The request
Reproduce word for word the part of the main memory lecture notes below that lies between "- 8.1.3 -- Logical- versus" and "access is performed.", inclusive.

Extract to read
┄┄┄┄┄┄┄┄┄┄┄┄┄┄┄┄┄┄┄┄

7th ed. chapter 08

(Latest Revision: Nov 18, 2015 )

Chapter Eight -- Main Memory -- Lecture Notes

8.0 Objectives
- Describe ways of organizing memory hardware
- Discuss a range of memory management techniques
- Describe memory management in the Intel Pentium
8.1 Background
- The MMU sees only a stream of memory addresses
- 8.1.1 -- Basic Hardware
  - Hardware must provide a mechanism for memory protection
  - Use of base and limit registers is one simple example:
    - Hardware checks every address generated in user mode.
    - Attempts in user mode to access memory out of bounds results in a trap.
    - Changing base or limit are privileged instructions.
    - Kernel gets unrestricted access to all memory - a necessity for performing system tasks such as loading jobs and fetching parameters of system calls.
- 8.1.2 -- Address Binding
  - Addresses in the source program are generally symbolic -- e.g. count
  - Typically the compiler binds symbolic addresses to relocatable, relative addresses, given as offsets from the base address of the program or the containing module.
  - The relative addresses may be converted to absolute addresses by the linkage editor or loader.
  - If we want to be able to move programs from one location in memory to another then it will not be workable to load programs containing absolute addresses. In a modern operating system it is typically possible to swap a process out, and swap it back in to a different area in primary memory.
- 8.1.3 -- Logical- versus Physical-Address Space
  - Under execution-time binding (the dominant paradigm) while a process is executing, the memory management unit (MMU) hardware is responsible for the mapping from logical address to physical address required by executing processes during their fetch/decode/execute cycle.
  - The user program deals with the logical addresses exclusively. The (MMU) hardware translates a logical address only when a memory access is performed.
  - In a simple example situation, the MMU hardware might translate logical addresses in the range 0..max to the range R..R+max, where R is the value stored in the relocation register.
- 8.1.4 -- Dynamic Loading
  - Under dynamic loading, a routine is not loaded until it is called.
  - Each routine has a disk image represented in a relocatable load format
  - Routines that are never called are never loaded. This may result in considerable savings in memory usage.
  - Dynamic loading can be implemented just with user processes. There is no need for any special assistance from hardware or OS.
- 8.1.5 -- Dynamic Linking and Shared Libraries
  - The in-memory program text originally contains a stub for each reference to a library routine that the program has. The stub is a piece of code that tells where in memory or on disk to locate the library routine.
  - When the stub is first executed it is replaced with the address of the routine. (If need be, the routine is loaded first.)
  - All processes share the same copy of each library routine.
  - Because of memory managment, user processes need help from the OS to check on the memory locations of routines. The sharing of library routines requires help from hardware and OS.
8.2 Swapping
- Some older multiprogramming systems performed swapping to the disk each time there was a context switch. This was a useful approach on some systems at a time when memories were too small to contain very many processes.
- (When you read about "standard swapping" don't let it get you confused about the difference between swapping and context switching. They are completely different things.)

┄┄┄┄┄┄┄┄┄┄┄┄┄┄┄┄┄┄┄┄

Raw data
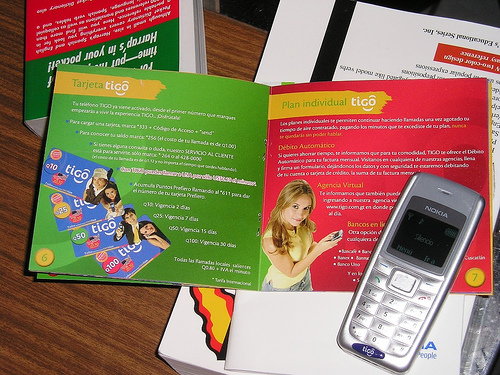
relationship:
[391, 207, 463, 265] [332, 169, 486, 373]
screen of phone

┄┄┄┄┄┄┄┄┄┄┄┄┄┄┄┄┄┄┄┄

Task answer
- 8.1.3 -- Logical- versus Physical-Address Space
  - Under execution-time binding (the dominant paradigm) while a process is executing, the memory management unit (MMU) hardware is responsible for the mapping from logical address to physical address required by executing processes during their fetch/decode/execute cycle.
  - The user program deals with the logical addresses exclusively. The (MMU) hardware translates a logical address only when a memory access is performed.